> **Extract provided**:
⁂
Some ideas on how to organise and reuse Gradle build files in a multi-project build.
Introduction
Our project was to create a set of related microservices in Java using Spring Boot,
built as a set of Gradle projects all under a single root project.
We wanted to reuse Gradle build scripts as much as possible and reduce the amount of
copy-and-paste between service projects.
General layout
(root)
|
+- build.gradle
+- settings.gradle
+- gradle/
| +- code-standards.gradle
| +- idea.gradle
| +- package.gradle
| +- spring-actuator-info.gradle
| +- spring-boot.gradle
| +- spring-rest-docs.gradle
|
+-- microservice-a/
| +- build.gradle
| +- gradle.properties
| +- src/
|
+-- microservice-b/
+- build.gradle
+- gradle.properties
+- src/
Gradle scripts
Project root
The project root contains settings.gradle
with:
rootProject.name = 'api-microservices'
include 'microservice-a', 'microservice-b'
There can only be one settings.gradle
file and it must be in the root directory.
The root build.gradle
contains information in common with all projects:
// Common build versions for Spring Boot, Cloud and Prometheus, and Boot plugin.
buildscript {
ext {
springBootVersion = '1.5.4.RELEASE'
springCloudVersion = 'Dalston.SR1'
springMetricsVersion = '0.5.1.RELEASE'
prometheusVersion = '0.0.23'
}
dependencies {
classpath("org.springframework.boot:spring-boot-gradle-plugin:${springBootVersion}")
}
}
// External plugins cannot be declared in an external build script but will be available to
// all child projects.
⁂
> **Stored items**:
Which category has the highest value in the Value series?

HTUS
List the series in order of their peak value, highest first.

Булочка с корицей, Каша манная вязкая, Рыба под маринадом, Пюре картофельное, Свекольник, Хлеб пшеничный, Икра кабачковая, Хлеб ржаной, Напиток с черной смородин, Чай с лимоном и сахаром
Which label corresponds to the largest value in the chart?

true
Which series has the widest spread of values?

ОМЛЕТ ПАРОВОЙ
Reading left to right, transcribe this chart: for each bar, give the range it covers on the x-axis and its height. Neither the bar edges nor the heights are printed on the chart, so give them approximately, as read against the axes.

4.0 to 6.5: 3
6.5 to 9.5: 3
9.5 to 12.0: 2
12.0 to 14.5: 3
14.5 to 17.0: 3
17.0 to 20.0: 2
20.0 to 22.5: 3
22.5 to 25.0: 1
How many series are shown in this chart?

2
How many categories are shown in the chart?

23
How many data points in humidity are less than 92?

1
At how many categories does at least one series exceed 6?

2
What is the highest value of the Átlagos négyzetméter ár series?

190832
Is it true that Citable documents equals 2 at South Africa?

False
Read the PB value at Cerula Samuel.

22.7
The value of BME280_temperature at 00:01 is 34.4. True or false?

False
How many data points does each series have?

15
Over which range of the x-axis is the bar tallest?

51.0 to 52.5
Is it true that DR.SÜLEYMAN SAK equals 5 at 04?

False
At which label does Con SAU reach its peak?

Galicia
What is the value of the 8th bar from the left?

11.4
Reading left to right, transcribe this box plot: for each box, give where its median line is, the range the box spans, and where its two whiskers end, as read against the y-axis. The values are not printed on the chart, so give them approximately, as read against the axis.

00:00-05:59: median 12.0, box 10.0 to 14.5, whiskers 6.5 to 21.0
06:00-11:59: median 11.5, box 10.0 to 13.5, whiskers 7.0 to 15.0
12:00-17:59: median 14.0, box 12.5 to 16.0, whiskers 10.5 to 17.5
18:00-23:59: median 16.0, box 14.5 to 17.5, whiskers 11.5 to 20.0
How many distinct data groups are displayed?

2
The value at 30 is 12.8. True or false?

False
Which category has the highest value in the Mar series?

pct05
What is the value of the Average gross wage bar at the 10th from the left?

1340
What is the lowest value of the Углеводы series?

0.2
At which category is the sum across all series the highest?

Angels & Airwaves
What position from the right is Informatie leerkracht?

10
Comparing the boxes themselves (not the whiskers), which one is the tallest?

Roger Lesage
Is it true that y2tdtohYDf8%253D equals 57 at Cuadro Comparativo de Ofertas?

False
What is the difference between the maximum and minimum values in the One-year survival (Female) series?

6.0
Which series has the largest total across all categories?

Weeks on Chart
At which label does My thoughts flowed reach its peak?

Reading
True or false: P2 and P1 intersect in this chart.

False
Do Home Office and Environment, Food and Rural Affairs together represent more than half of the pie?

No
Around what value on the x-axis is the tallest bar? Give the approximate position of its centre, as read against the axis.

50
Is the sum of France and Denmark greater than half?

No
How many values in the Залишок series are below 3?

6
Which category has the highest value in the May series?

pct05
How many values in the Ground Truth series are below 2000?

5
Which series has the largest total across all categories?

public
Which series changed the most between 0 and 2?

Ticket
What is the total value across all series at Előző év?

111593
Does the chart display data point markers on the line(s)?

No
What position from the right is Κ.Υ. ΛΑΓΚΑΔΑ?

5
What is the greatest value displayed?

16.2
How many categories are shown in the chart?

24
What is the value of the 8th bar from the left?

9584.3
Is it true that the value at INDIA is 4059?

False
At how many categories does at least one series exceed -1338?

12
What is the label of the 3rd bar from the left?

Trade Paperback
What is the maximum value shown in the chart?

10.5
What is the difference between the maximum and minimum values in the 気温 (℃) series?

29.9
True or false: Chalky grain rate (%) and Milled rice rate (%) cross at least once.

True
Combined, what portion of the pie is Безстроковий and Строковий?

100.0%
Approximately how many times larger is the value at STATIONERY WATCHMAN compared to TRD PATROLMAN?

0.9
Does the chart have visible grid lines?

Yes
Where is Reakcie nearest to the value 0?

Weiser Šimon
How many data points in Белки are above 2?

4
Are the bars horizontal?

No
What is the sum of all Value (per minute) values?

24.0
⁂
> **Your objective**: Rewrite the part of the text on Gradle build files that opens with the words containing "Some ideas on" and closes with "between service projects.", replacing "microservices" with "services".

> **Your response**:
Some ideas on how to organise and reuse Gradle build files in a multi-project build.
Introduction
Our project was to create a set of related services in Java using Spring Boot,
built as a set of Gradle projects all under a single root project.
We wanted to reuse Gradle build scripts as much as possible and reduce the amount of
copy-and-paste between service projects.